Recorded data:
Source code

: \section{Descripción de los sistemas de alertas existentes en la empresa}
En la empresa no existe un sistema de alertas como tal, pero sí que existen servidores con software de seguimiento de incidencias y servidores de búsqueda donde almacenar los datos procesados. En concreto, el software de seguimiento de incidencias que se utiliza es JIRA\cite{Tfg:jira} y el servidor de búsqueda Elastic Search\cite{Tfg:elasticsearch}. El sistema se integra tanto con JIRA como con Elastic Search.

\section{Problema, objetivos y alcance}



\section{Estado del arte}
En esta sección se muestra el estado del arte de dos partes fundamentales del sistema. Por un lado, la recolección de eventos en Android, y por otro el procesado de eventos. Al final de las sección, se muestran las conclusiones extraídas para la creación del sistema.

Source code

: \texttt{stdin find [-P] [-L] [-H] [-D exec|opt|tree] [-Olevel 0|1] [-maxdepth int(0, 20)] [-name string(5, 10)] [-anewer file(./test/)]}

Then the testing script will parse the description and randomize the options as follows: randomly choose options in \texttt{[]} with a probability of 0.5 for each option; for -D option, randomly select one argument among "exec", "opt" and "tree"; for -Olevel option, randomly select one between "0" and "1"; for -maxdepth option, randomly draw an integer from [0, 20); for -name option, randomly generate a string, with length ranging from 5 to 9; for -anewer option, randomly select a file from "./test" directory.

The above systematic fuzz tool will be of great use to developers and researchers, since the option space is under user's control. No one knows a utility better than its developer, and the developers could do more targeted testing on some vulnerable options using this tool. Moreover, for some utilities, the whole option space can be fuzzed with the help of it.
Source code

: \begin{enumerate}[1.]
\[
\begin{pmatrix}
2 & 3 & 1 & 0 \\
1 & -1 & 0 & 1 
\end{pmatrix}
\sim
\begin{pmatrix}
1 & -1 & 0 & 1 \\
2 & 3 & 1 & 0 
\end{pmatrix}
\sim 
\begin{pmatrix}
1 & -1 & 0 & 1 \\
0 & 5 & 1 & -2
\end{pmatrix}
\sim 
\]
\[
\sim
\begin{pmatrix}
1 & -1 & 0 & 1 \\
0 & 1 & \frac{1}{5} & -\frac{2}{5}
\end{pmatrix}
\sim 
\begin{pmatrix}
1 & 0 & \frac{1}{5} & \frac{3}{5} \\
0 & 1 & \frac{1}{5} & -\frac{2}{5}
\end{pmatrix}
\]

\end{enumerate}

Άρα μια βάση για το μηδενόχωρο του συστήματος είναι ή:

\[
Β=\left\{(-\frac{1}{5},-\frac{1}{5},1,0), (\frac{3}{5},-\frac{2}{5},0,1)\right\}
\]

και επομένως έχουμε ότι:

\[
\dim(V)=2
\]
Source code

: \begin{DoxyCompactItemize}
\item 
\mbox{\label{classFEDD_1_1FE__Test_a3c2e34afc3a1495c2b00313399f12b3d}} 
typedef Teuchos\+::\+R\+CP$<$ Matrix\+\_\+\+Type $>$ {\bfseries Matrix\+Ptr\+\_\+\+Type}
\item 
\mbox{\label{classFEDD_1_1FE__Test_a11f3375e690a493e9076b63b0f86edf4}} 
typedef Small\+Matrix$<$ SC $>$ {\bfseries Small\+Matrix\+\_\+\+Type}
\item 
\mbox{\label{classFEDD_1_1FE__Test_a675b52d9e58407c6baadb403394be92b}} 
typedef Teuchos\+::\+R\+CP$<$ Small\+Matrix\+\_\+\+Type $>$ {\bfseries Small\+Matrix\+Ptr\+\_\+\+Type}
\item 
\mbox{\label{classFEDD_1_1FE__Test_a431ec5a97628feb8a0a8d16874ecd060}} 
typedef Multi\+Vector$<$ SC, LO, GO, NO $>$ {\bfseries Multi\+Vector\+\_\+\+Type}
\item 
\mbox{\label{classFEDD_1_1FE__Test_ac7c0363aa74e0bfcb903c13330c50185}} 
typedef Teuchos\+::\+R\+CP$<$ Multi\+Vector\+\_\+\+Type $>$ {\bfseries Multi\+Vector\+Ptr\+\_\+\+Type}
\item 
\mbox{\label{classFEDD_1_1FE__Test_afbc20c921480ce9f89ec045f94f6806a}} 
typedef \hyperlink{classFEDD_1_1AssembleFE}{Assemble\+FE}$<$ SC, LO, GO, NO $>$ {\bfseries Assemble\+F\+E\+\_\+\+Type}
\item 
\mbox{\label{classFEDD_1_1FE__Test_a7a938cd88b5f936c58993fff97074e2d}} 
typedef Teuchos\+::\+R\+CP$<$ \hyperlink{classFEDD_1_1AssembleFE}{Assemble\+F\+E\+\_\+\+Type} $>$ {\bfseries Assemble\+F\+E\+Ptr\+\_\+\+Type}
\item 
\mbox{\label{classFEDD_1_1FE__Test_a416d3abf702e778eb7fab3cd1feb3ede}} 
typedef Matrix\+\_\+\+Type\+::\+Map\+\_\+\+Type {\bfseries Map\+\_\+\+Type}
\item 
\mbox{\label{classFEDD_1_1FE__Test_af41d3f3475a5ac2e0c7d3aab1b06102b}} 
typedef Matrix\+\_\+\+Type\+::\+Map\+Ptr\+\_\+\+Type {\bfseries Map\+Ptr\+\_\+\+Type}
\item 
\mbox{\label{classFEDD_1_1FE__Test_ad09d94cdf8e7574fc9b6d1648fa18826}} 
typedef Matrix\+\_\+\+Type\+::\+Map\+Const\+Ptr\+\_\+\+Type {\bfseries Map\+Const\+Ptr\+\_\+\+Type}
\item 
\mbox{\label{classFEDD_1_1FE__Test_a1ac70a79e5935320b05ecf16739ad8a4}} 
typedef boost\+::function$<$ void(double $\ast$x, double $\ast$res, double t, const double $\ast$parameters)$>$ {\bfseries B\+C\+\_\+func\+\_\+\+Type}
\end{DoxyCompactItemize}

> _About this task_
Reproduce every line from the entries that holds the word "texttt".

> _The completed task_
: \texttt{stdin find [-P] [-L] [-H] [-D exec|opt|tree] [-Olevel 0|1] [-maxdepth int(0, 20)] [-name string(5, 10)] [-anewer file(./test/)]}
Then the testing script will parse the description and randomize the options as follows: randomly choose options in \texttt{[]} with a probability of 0.5 for each option; for -D option, randomly select one argument among "exec", "opt" and "tree"; for -Olevel option, randomly select one between "0" and "1"; for -maxdepth option, randomly draw an integer from [0, 20); for -name option, randomly generate a string, with length ranging from 5 to 9; for -anewer option, randomly select a file from "./test" directory.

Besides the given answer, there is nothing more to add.